For the synthesis of the [(diaquo) bis {[N(4)-(R-(1-methyl-4-isopropyl)-cyclohexene]-2-o-chlorobenzaldehyde thiosemicarbazonate} copper (II)] (BenzCo), solid CuCl2 (0.075 mmol, 13 mg) was added to a solution of ligand (N(4)-[R-(1-methyl-4-isopropyl)-cyclohexene]-2-o-chlorobenzaldehyde thiosemicarbazone) (0.15 mmol, 54.75 mg) in 20 ml of 95% MeOH, at room temperature with stirring, in a 1∶2 Cu:ligand molar ratio. After 30 min, a precipitate appeared. The mixture was filtered and the precipitate was successively washed with absolute ethanol. The alcoholic solution was filtered to remove the insoluble part and the slow evaporation of the filtrate gave a solid. It was washed with CHCl3 and dried in vacuum over silicagel, furnishing copper complex as a green powder with a 73% yield. FW: 827.5 gmol−1. UV (CHCl3 solution), λmax/nm: 316, 518, and 842. IR cm−1: (KBr) νmax/cm −1: (H20) 3437, (NH) 3204, (H20) 1625, (C = N) + (C = C) 1565, 1537, (CS) 1358, 731, (Cu-N) 462. Molar conductivity (1×10−3 mol L−1) ethanol: 5.4 Ω−1 cm2 mol−1 (Fig. 1).

Figure 1

Proposed structure of the [(diaquo) bis {[N(4)-(R-(1-methyl-4-isopropyl)-cyclohexene]-2-o-chlorobenzaldehyde thiosemicarbazonate} copper (II)] complex.

4. Parasites

Leishmania amazonensis promastigotes (MHOM/BR/Josefa) were maintained at 25°C in Warren’s medium (brain-heart infusion plus hemin and folic acid; pH 7.2) supplemented with 10% heat-inactivated fetal bovine serum (FBS; Gibco Invitrogen, Grand Island, NY, USA). Axenic amastigotes were obtained by the in vitro transformation of infective promastigotes by a progressive temperature increase and pH decrease [15]. These forms were maintained in Schneider’s medium (Sigma, St. Louis, MO, USA), pH 4.6, that contained 20% FBS at 32°C.

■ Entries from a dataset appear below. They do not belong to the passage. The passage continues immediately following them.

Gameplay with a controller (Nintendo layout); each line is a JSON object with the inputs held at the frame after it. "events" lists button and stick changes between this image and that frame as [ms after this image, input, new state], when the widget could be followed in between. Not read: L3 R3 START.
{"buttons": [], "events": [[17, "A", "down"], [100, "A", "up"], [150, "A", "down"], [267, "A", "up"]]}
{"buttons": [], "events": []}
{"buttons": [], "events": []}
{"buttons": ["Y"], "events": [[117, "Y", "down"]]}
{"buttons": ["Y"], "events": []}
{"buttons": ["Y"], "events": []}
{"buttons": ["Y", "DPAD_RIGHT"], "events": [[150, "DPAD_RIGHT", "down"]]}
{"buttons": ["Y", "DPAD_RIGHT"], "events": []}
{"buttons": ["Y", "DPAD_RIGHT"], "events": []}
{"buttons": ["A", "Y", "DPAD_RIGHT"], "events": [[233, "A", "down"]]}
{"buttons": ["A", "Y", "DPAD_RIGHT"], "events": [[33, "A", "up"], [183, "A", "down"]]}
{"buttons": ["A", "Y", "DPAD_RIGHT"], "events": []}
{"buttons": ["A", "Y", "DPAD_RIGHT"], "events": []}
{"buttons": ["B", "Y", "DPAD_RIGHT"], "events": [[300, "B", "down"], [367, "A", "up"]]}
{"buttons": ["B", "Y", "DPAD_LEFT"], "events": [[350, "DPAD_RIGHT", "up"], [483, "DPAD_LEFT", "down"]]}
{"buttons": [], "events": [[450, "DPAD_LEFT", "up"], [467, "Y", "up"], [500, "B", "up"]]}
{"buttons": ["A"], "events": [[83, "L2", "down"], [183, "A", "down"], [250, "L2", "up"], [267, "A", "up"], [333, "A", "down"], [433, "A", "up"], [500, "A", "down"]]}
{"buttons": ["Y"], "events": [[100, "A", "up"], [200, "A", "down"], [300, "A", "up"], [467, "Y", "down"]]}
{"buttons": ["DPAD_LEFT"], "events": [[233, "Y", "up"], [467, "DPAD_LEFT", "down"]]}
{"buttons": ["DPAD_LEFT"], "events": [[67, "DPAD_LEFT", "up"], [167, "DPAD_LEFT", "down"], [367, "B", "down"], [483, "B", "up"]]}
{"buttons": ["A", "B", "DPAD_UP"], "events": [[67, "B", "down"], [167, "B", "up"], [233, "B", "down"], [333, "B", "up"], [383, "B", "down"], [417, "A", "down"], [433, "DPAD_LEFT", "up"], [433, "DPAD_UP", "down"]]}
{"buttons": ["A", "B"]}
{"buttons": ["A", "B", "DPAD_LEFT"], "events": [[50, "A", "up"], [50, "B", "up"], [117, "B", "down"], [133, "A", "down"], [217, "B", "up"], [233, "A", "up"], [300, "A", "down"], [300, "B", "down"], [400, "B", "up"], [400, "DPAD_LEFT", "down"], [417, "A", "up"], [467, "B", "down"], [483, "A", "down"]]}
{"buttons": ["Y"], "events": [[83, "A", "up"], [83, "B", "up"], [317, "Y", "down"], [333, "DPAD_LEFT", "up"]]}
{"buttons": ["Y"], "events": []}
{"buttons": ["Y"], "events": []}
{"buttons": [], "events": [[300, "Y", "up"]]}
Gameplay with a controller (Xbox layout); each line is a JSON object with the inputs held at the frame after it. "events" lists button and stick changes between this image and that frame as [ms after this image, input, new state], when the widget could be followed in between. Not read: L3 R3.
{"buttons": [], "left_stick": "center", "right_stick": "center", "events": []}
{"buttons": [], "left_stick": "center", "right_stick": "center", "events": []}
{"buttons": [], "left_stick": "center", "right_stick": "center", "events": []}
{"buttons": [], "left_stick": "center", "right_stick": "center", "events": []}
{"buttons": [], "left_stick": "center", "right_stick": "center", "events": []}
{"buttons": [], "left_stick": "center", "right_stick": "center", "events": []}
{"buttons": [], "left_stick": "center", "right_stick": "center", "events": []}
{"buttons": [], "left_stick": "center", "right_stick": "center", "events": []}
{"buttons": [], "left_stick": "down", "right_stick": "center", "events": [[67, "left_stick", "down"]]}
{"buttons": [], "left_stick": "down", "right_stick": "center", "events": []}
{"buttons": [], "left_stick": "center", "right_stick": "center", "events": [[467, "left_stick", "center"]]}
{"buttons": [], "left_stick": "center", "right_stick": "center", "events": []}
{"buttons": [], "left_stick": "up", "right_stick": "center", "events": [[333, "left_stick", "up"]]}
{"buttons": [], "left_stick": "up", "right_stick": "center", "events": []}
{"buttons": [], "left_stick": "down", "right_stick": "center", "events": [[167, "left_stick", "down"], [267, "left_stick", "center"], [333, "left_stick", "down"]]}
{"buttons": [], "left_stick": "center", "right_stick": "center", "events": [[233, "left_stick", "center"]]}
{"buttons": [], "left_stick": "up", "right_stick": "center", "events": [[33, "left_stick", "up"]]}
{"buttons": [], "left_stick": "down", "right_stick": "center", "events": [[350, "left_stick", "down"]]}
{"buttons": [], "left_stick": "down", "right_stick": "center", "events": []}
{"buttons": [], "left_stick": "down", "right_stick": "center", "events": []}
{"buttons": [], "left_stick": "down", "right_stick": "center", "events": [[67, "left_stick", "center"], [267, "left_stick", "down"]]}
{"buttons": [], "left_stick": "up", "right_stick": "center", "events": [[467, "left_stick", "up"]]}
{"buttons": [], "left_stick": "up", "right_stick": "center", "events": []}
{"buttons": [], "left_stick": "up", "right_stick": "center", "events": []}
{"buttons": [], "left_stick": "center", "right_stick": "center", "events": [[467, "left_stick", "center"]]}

5. In vitro Antiproliferative Activity Assays Against Promastigotes and Axenic Amastigotes

Promastigotes (1×106 parasites per milliliter) were grown in 24-well culture microplates at 25°C in Warren’s medium that contained 10% FBS and various concentrations of BenzoCo. Axenic amastigote forms (1×106 parasites/ml) were grown in 12-well culture microplates at 32°C in Schneider’s medium, supplemented with 20% FBS in the presence of increasing concentrations of the compound and incubated for 72 h. The treatments were performed at final concentrations of 1.3, 6.6, 13.0, 66.0, and 131.0 µM. Amphotericin B was used as a positive control. Dimethyl sulfoxide (DMSO) was used to solubilize the stock solution of the compound. The final DMSO concentration did not exceed 1.0%, which has no deleterious effects on the parasites. Leishmanicidal activity was determined by direct counting of the free-living parasites in Neubauer chamber, and the 50% inhibition concentration (IC50) was evaluated graphically by plotting the concentration vs. percentage growth inhibition.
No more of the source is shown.